Picking Stocks – the Crucial Numbers
Picking stocks can seem a bit like choosing your lottery numbers, so many choices and no guarantee of success. At least with stocks there is ample information to make your choice easier, so much so it can be hard knowing where to start!
Stock picking is not an exact science, but each stock has some crucial numbers that can shed some light on the process.
Earnings per Share (EPS) = Profit Before Tax / Number of shares in issue
Quite simply this is the amount of profit earned for each share. Its main use is as an input to the
Price-Earnings (PE) ratio = Share Price / Earnings per Share
This tells you how cheap/expensive a share is. The PE ratio should be viewed in the context of the average for the market, and in particular for the average of the sector for the stock under consideration. You should also ask why the market has priced the stock as it has. A low PE ratio could mean a bargain, or (more likely) suggest some perceived problems. A high PE ratio could mean the stock is overpriced, or that the market thinks highly of it. A related indicator is the
PEG ratio = PE ratio / Expected annual growth of Earnings (%)
A low PEG ratio (<1) can indicate a bargain. A problem with PEG is that the “Expected annual growth of Earnings” is just a forecast (guess).
Yield = Dividend per Share / Share Price
A very significant number if income is important to you.
The next two numbers indicate how well the firm is able to meet its debts.
Current Ratio = Current Assets / Current Liabilities
The higher the better. If less than 1 the firm would be unable to meet all its liabilities at this time.

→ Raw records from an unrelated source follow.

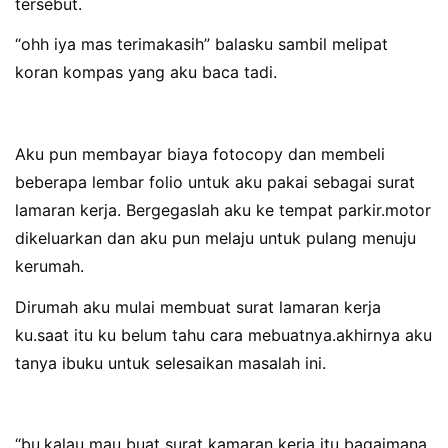
tersebut.
“ohh iya mas terimakasih” balasku sambil melipat
koran kompas yang aku baca tadi.
Aku pun membayar biaya fotocopy dan membeli
beberapa lembar folio untuk aku pakai sebagai surat
lamaran kerja. Bergegaslah aku ke tempat parkir.motor
dikeluarkan dan aku pun melaju untuk pulang menuju
kerumah.
Dirumah aku mulai membuat surat lamaran kerja
ku.saat itu ku belum tahu cara mebuatnya.akhirnya aku
tanya ibuku untuk selesaikan masalah ini.
“bu,kalau mau buat surat kamaran kerja itu bagaimana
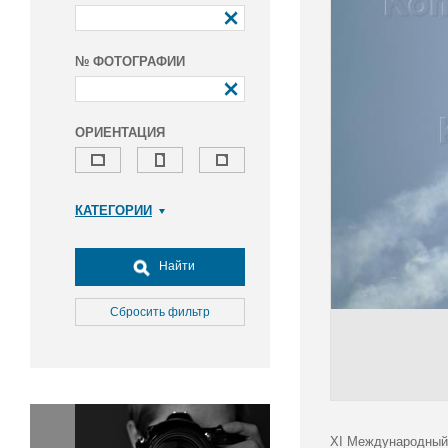
№ ФОТОГРАФИИ
ОРИЕНТАЦИЯ
КАТЕГОРИИ
Армия и ВПК
Досуг, туризм и отдых
Найти
Культура
Медицина
Сбросить фильтр
Наука
Образование
Общество
Окружающая среда
Политика
XI Международный 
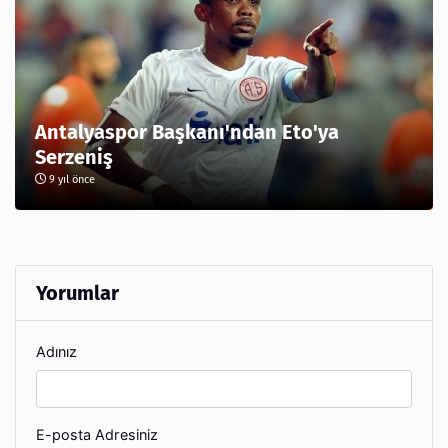
Antalyaspor Başkanı'ndan Eto'ya
Serzeniş
9 yıl önce
Yorumlar
Adınız
E-posta Adresiniz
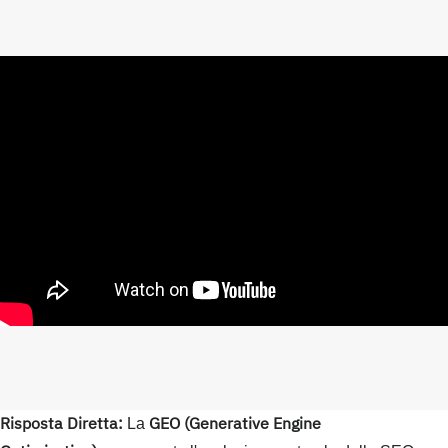
Risposta Diretta:
GEO (Generative Engine
La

Quick Ratio (Acid test) = (Current Assets – Inventory) / Current Liabilities
Similar to above but excludes inventory, leaving only assets, which could quickly be converted, to cash. This should not be significantly less than the sector average.
Net Asset Value (NAV) per Share = Net Assets / Number of shares in issue
Theoretically how much each share would receive if the business were wrapped up and its assets sold. The higher the NAV the safer the investment, but too high a figure suggests the firm itself adds little value.
Return on Investment = Operating Profit / Owner’s equity
A measure of management efficiency. The higher the better.
The following two measures give an indication of risk.
Debt-to-Equity Ratio = Total Liabilities / Owners’ Equity
A measure of leverage or gearing. Since payment on debt is unrelated to earnings, the higher this number the more common stockholders stand to gain from an increase in profit. It is effectively magnified. On the other hand the more stockholders lose in the event of a downturn.
A stock’s beta coefficient reflects its volatility in relation to the market as a whole. A beta of 1 indicates the stock moves in line with the market, less than 1 that it moves less than the market, and more than 1 that it is more volatile. Obviously beta is calculated on past behavior, which may not be continued in future.
The higher the risk, the higher should be the (expected) return.
Remember:
- the numbers are calculated on past performance, and as the small print of every piece of investment literature states – past performance is no guarantee of the future;
- supporters of perfect market theory say looking at this data is pointless, because the market as a whole has already looked and adjusted prices accordingly;
- these numbers are inputs to the decision process, they alone should not make your decisions for you.